*** Opening TASK MATERIAL ***
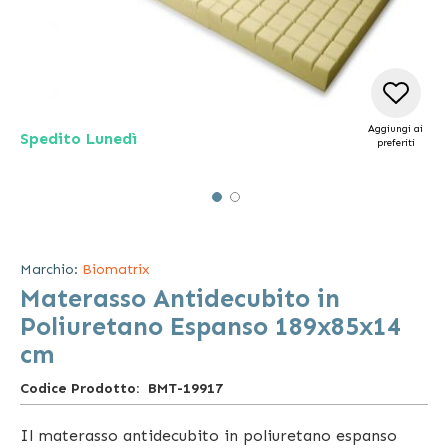
Aggiungi ai
Spedito Lunedì
preferiti
Vai
all'inizio
della
Marchio:
Biomatrix
galleria
Materasso Antidecubito in
di
immagini
Poliuretano Espanso 189x85x14
cm
Codice Prodotto
BMT-19917
Il materasso antidecubito in poliuretano espanso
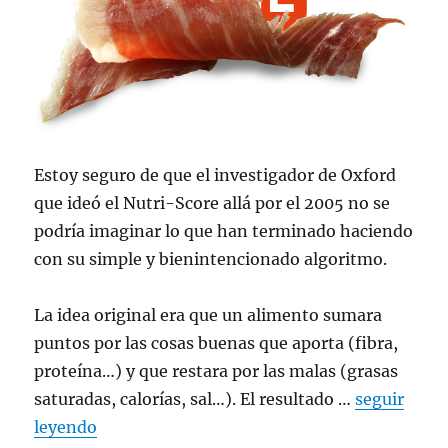
Estoy seguro de que el investigador de Oxford
que ideó el Nutri-Score allá por el 2005 no se
podría imaginar lo que han terminado haciendo
con su simple y bienintencionado algoritmo.
La idea original era que un alimento sumara
puntos por las cosas buenas que aporta (fibra,
proteína…) y que restara por las malas (grasas
saturadas, calorías, sal…). El resultado …
seguir
leyendo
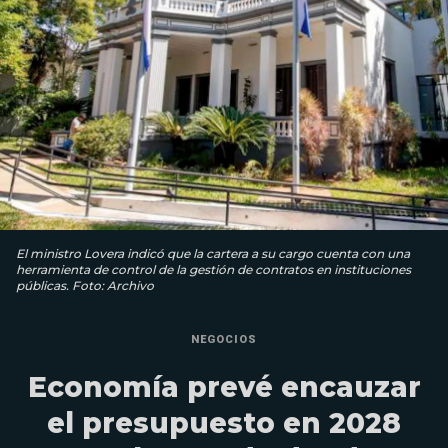
El ministro Lovera indicó que la cartera a su cargo cuenta con una
herramienta de control de la gestión de contratos en instituciones
públicas. Foto: Archivo
NEGOCIOS
Economía prevé encauzar
el presupuesto en 2028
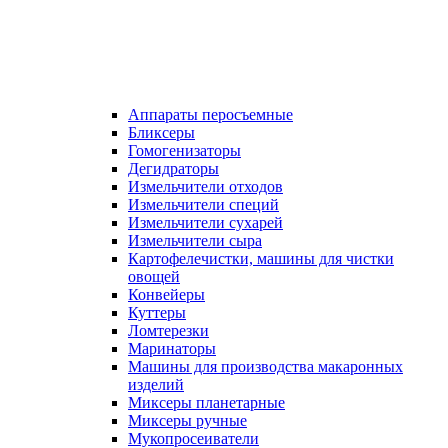
Аппараты перосъемные
Бликсеры
Гомогенизаторы
Дегидраторы
Измельчители отходов
Измельчители специй
Измельчители сухарей
Измельчители сыра
Картофелечистки, машины для чистки
овощей
Конвейеры
Куттеры
Ломтерезки
Маринаторы
Машины для производства макаронных
изделий
Миксеры планетарные
Миксеры ручные
Мукопросеиватели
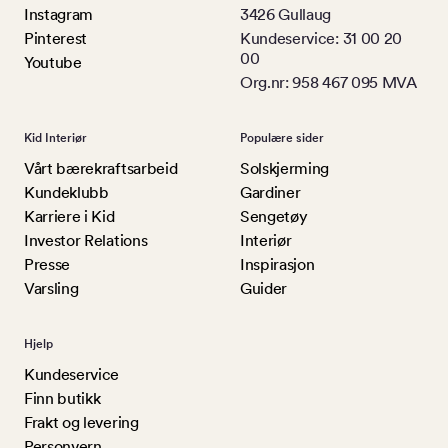
Instagram
3426 Gullaug
Pinterest
Kundeservice: 31 00 20
00
Youtube
Org.nr: 958 467 095 MVA
Kid Interiør
Populære sider
Vårt bærekraftsarbeid
Solskjerming
Kundeklubb
Gardiner
Karriere i Kid
Sengetøy
Investor Relations
Interiør
Presse
Inspirasjon
Varsling
Guider
Hjelp
Kundeservice
Finn butikk
Frakt og levering
Personvern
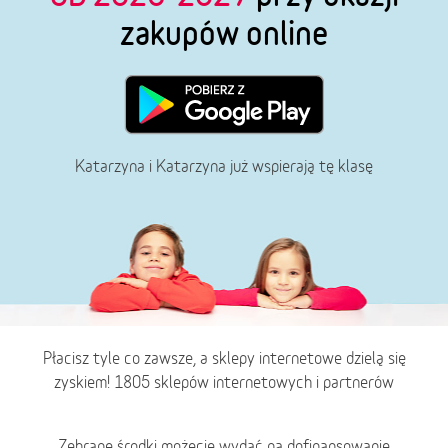
zakupów online
Katarzyna i Katarzyna już wspierają tę klasę
Płacisz tyle co zawsze, a sklepy internetowe dzielą się
zyskiem! 1805 sklepów internetowych i partnerów
Zebrane środki możecie wydać na dofinansowanie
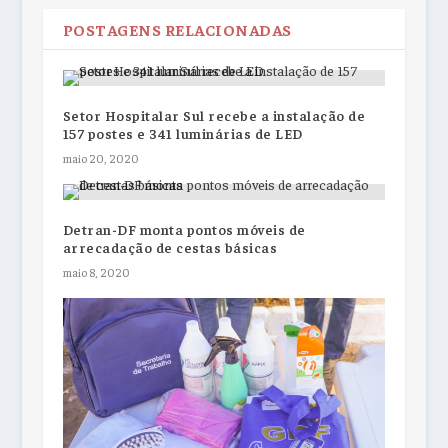
POSTAGENS RELACIONADAS
Setor Hospitalar Sul recebe a instalação de
157 postes e 341 luminárias de LED
maio 20, 2020
Detran-DF monta pontos móveis de
arrecadação de cestas básicas
maio 8, 2020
*** Closing TASK MATERIAL ***
(WHAT YOU WILL DO): Please reproduce the text of the material above line by line, leaving out the pictures.

(TASK OUTPUT):
Aggiungi ai
Spedito Lunedì
preferiti
Vai
all'inizio
della
Marchio:
Biomatrix
galleria
Materasso Antidecubito in
di
immagini
Poliuretano Espanso 189x85x14
cm
Codice Prodotto
BMT-19917
Il materasso antidecubito in poliuretano espanso
Estoy seguro de que el investigador de Oxford
que ideó el Nutri-Score allá por el 2005 no se
podría imaginar lo que han terminado haciendo
con su simple y bienintencionado algoritmo.
La idea original era que un alimento sumara
puntos por las cosas buenas que aporta (fibra,
proteína…) y que restara por las malas (grasas
saturadas, calorías, sal…). El resultado …
seguir
leyendo
El ministro Lovera indicó que la cartera a su cargo cuenta con una
herramienta de control de la gestión de contratos en instituciones
públicas. Foto: Archivo
NEGOCIOS
Economía prevé encauzar
el presupuesto en 2028
Аппараты перосъемные
Бликсеры
Гомогенизаторы
Дегидраторы
Измельчители отходов
Измельчители специй
Измельчители сухарей
Измельчители сыра
Картофелечистки, машины для чистки
овощей
Конвейеры
Куттеры
Ломтерезки
Маринаторы
Машины для производства макаронных
изделий
Миксеры планетарные
Миксеры ручные
Мукопросеиватели
Instagram
3426 Gullaug
Pinterest
Kundeservice: 31 00 20
00
Youtube
Org.nr: 958 467 095 MVA
Kid Interiør
Populære sider
Vårt bærekraftsarbeid
Solskjerming
Kundeklubb
Gardiner
Karriere i Kid
Sengetøy
Investor Relations
Interiør
Presse
Inspirasjon
Varsling
Guider
Hjelp
Kundeservice
Finn butikk
Frakt og levering
Personvern
zakupów online
Katarzyna i Katarzyna już wspierają tę klasę
Płacisz tyle co zawsze, a sklepy internetowe dzielą się
zyskiem! 1805 sklepów internetowych i partnerów
Zebrane środki możecie wydać na dofinansowanie
POSTAGENS RELACIONADAS
Setor Hospitalar Sul recebe a instalação de
157 postes e 341 luminárias de LED
maio 20, 2020
Detran-DF monta pontos móveis de
arrecadação de cestas básicas
maio 8, 2020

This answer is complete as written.